Results of our study confirm the beneficial effects of both elements in combination, HA 0.4% and TAU 0.5%, in improving signs and symptoms of dry eye in glaucomatous patients under long-term hypotensive preservative therapy.

Furthermore, this preservative-free ophthalmic solution is a hypotonic solution, so it can reduce tear hyperosmolarity that stimulates a cascade of inflammatory events in the epithelial surface cells, involving mitogen-activated protein kinases and nuclear factor kB signaling pathways, along with generating inflammatory cytokines (interleukin-1α, interleukin-1β, and tumor necrosis factor-α) and matrix metalloproteinases (MMP9) [28]. These inflammatory events usually lead to the apoptotic death of surface epithelial cells, including goblet cells.

On the other hand, the preservative-free ophthalmic solution with HA 0.2% administered to patients in group 2 is an isotonic solution, and this might have contributed to the lower improvements of signs and symptoms of dry eye in those patients, in addition to the low HA concentration and the absence of TAU.

A limit of the present study is that the results leave open the question whether the outcome parameters differ as a result of the higher concentration of HA, or the presence of TAU, or the combination of both. However, it should be observed that the HA molecular weight of the two ophthalmic solutions was the same (750 kDa), so the viscosity could be considered similar.

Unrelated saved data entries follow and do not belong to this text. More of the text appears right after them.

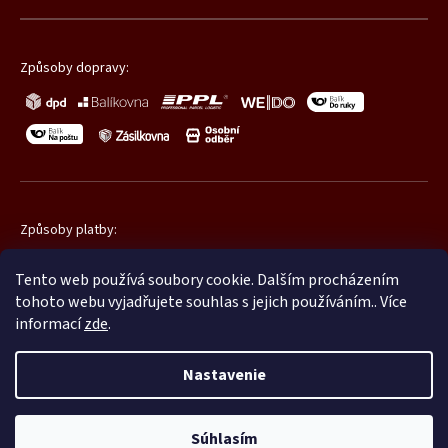
Způsoby dopravy:
Způsoby platby:
Tento web používá soubory cookie. Dalším procházením
tohoto webu vyjadřujete souhlas s jejich používáním.. Více
informací
zde
.
Nastavenie
Copyright 2026
Promatic.cz
. Všetky práva vyhradené.
Súhlasím
Shoptet
|
mime digital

Additional studies are necessary to further explore whether the between-group differences observed in the present study are related to the higher concentration of HA, to the presence of TAU, or to the combination of both in one single preservative-free hypotonic solution.

Conclusions

A preservative-free hypotonic ophthalmic solution with HA 0.4% and TAU 0.5% seems to reduce signs and symptoms of dry eye in glaucoma patients under multiple long-term preserved hypotensive therapy. It is important to recognize the presence of ocular surface alterations in patients with glaucoma because relieving the subsequent ocular discomfort may help them to improve their adherence to the hypotensive treatment, while preserving their quality of life.